I don’t share that anxiety. The pope has clearly stated, on more than one occasion, that Catholic doctrine is not going to change, and that it’s one of his responsibilities to maintain the integrity of doctrine. He and others have been talking about the issue of practice. Can we find ways to be more open, more receptive and more welcoming to people who don’t fit into standard categories? That’s the essence of the debate. . . . Those are the complicated questions which I just don’t think we can answer in three weeks.

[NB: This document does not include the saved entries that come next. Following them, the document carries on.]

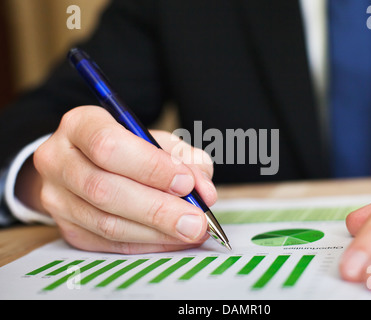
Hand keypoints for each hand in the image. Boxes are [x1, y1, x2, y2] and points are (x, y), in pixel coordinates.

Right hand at [29, 106, 215, 253]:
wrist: (85, 163)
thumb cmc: (127, 148)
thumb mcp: (156, 139)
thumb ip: (185, 159)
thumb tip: (204, 192)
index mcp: (81, 125)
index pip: (109, 146)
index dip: (150, 167)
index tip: (186, 183)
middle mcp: (59, 160)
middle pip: (104, 190)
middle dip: (158, 208)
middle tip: (196, 220)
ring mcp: (56, 198)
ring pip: (106, 223)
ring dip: (156, 231)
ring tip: (192, 231)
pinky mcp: (68, 228)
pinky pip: (109, 243)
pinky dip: (147, 243)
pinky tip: (173, 239)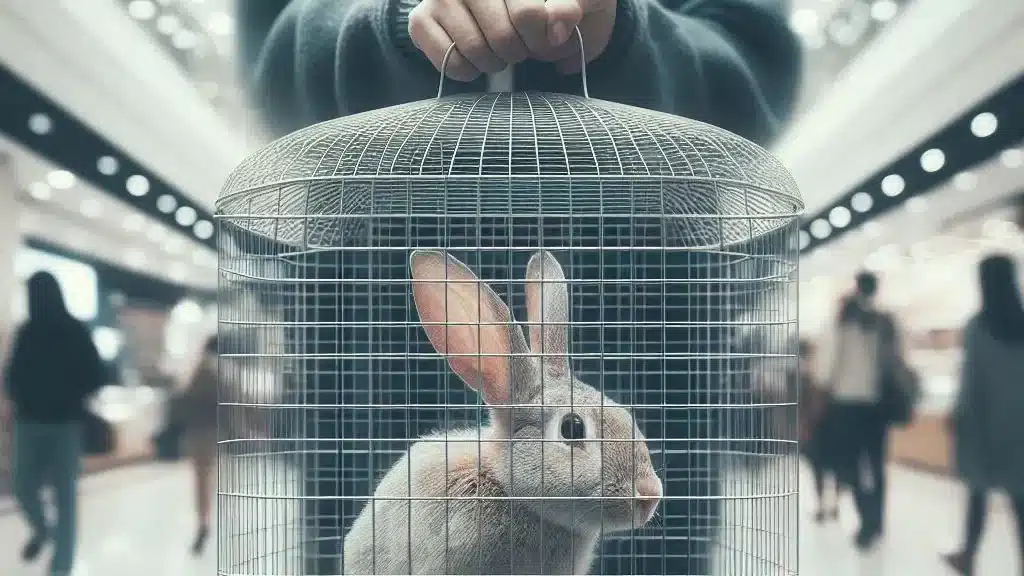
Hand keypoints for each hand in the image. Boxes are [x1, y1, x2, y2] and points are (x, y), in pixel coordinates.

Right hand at [409, 0, 616, 82]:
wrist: (525, 15)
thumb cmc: (556, 7)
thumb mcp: (585, 2)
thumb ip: (579, 5)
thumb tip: (560, 20)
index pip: (528, 15)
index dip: (543, 38)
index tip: (550, 39)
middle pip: (502, 36)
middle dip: (520, 52)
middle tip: (522, 46)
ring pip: (475, 50)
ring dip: (495, 63)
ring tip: (500, 51)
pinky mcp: (421, 18)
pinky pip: (450, 62)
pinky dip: (468, 71)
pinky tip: (476, 58)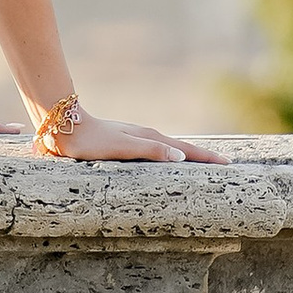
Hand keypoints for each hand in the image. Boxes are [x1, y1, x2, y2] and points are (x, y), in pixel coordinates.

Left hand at [50, 108, 223, 162]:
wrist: (65, 127)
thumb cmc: (92, 141)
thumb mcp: (122, 147)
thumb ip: (150, 151)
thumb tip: (180, 156)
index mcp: (149, 138)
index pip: (184, 149)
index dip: (205, 157)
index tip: (226, 164)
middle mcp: (145, 137)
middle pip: (180, 147)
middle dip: (201, 156)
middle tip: (222, 164)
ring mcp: (135, 139)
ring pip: (168, 148)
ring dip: (185, 155)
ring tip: (200, 164)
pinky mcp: (125, 143)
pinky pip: (155, 151)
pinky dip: (168, 156)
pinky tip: (165, 161)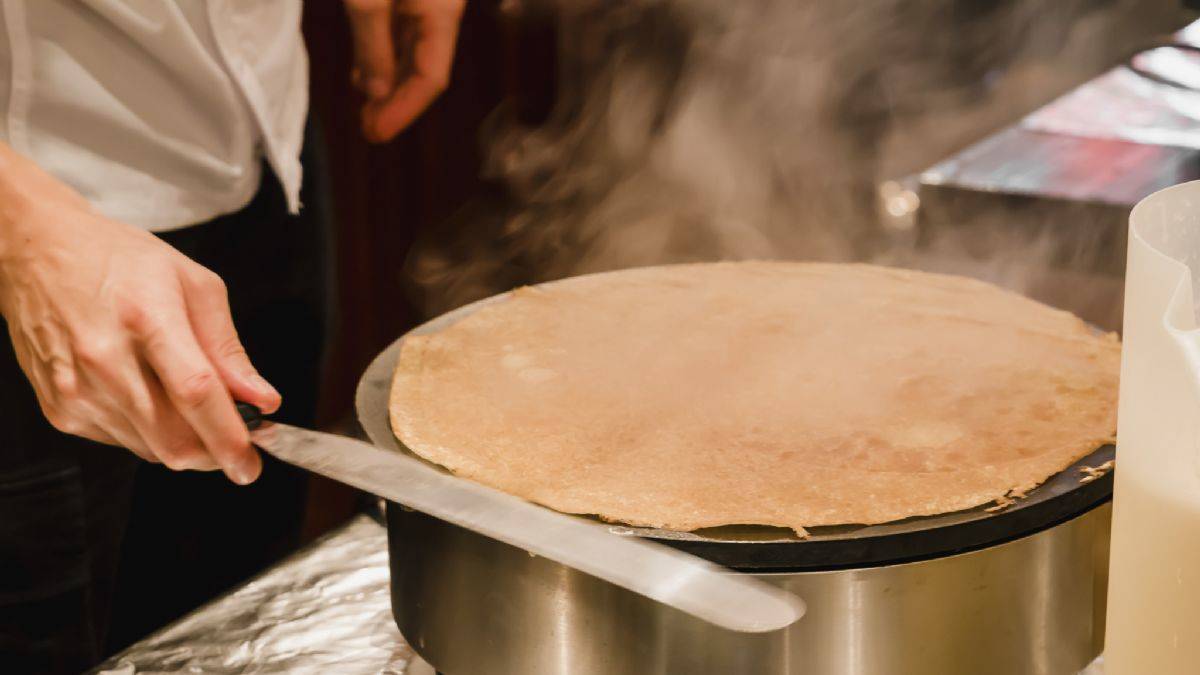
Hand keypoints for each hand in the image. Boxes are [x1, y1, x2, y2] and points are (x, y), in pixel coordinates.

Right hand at [0, 144, 280, 483]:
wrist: (38, 252)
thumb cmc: (122, 261)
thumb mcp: (194, 285)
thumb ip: (229, 350)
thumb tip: (262, 400)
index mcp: (147, 319)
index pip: (196, 394)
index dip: (230, 438)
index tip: (251, 464)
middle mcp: (105, 360)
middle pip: (173, 439)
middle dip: (214, 453)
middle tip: (236, 441)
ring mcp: (76, 389)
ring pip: (151, 449)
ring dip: (184, 441)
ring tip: (188, 402)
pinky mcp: (59, 408)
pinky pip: (122, 441)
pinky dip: (149, 432)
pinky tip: (148, 394)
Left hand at [344, 0, 465, 142]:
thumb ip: (372, 44)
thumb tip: (376, 92)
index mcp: (442, 11)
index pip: (432, 76)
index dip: (405, 110)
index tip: (379, 132)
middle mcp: (439, 10)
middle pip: (424, 70)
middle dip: (396, 103)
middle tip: (369, 130)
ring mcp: (424, 2)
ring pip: (411, 56)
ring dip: (388, 86)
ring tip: (366, 110)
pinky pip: (398, 36)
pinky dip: (382, 60)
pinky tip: (364, 77)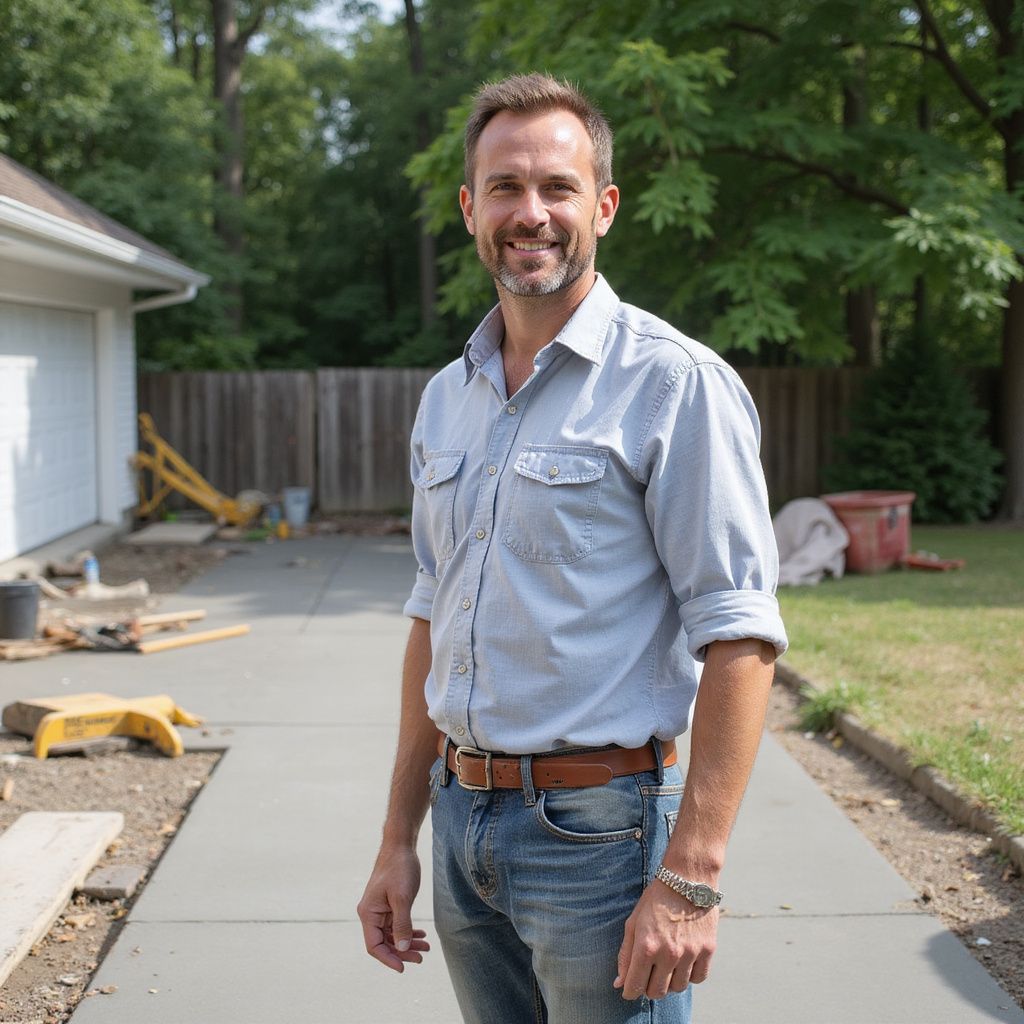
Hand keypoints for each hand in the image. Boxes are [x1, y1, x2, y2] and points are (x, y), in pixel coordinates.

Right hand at [357, 844, 430, 971]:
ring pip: (392, 935)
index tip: (404, 968)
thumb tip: (402, 949)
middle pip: (384, 943)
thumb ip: (402, 924)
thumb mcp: (402, 898)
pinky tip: (420, 935)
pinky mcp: (388, 905)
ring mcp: (379, 910)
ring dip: (408, 943)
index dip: (388, 959)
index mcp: (368, 914)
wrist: (401, 846)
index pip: (374, 946)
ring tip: (426, 947)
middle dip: (402, 952)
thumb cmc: (399, 868)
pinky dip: (408, 931)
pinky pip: (396, 925)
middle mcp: (371, 914)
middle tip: (422, 957)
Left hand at [613, 881, 717, 999]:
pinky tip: (684, 961)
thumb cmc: (656, 899)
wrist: (687, 879)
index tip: (629, 989)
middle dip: (648, 987)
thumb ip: (625, 955)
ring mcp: (690, 953)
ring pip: (678, 988)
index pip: (634, 986)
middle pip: (657, 992)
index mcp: (646, 946)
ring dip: (670, 981)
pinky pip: (698, 978)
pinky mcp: (708, 950)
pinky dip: (690, 975)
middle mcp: (668, 953)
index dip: (629, 991)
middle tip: (649, 973)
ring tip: (667, 963)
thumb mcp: (633, 922)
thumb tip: (619, 984)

When asked what he thought of the Pope’s repeated calls for a synodal, “listening” Church, Murry replied:

[The Pope] believes the Holy Spirit is active not only in the pope and the bishops but also in the people, and that, walking together, we can find the path that God has laid out for us. I thought his point yesterday is that we do need to trust each other and allow the Lord to guide us through the Spirit which lives in each one of us. (Emphasis mine.)

Imagine all the trouble we’d have saved if anybody had listened to that last line. I digress.

Pope Benedict XVI greets Bishop George V. Murry of Youngstown, Ohio, during a 2012 meeting with U.S. bishops on their “ad limina” visits to the Vatican. U.S. bishops from Ohio were making their “ad limina” visits to report on the status of their dioceses to the pope and Vatican officials. Photo courtesy of CNS photo/L’Osservatore Romano

In 2018, the diocese announced that Bishop Murry was being treated for leukemia. That was a bad day. He happened to be diagnosed not long after my dad started treatment for his own cancer. I tell you, after those days, I don’t think St. Peregrine is ever going to forget the sound of my voice. Shortly thereafter, he resigned his position as USCCB Chair of the Committee on Catholic Education. In the months that followed, he was declared cancer-free, but then the diocese announced that his cancer had returned. Finally, last month, the Diocese of Youngstown announced that his cancer was once again in remission, opening the door for his return to the leadership of the U.S. bishops.

Congratulations to Bishop Murry, and best of luck in tasks new and old. 

And, if I can be allowed just a bit more sentimentality: Your Excellency, thank you for your ministry. I give sincerest thanks to God for your recovery. Ad multos annos!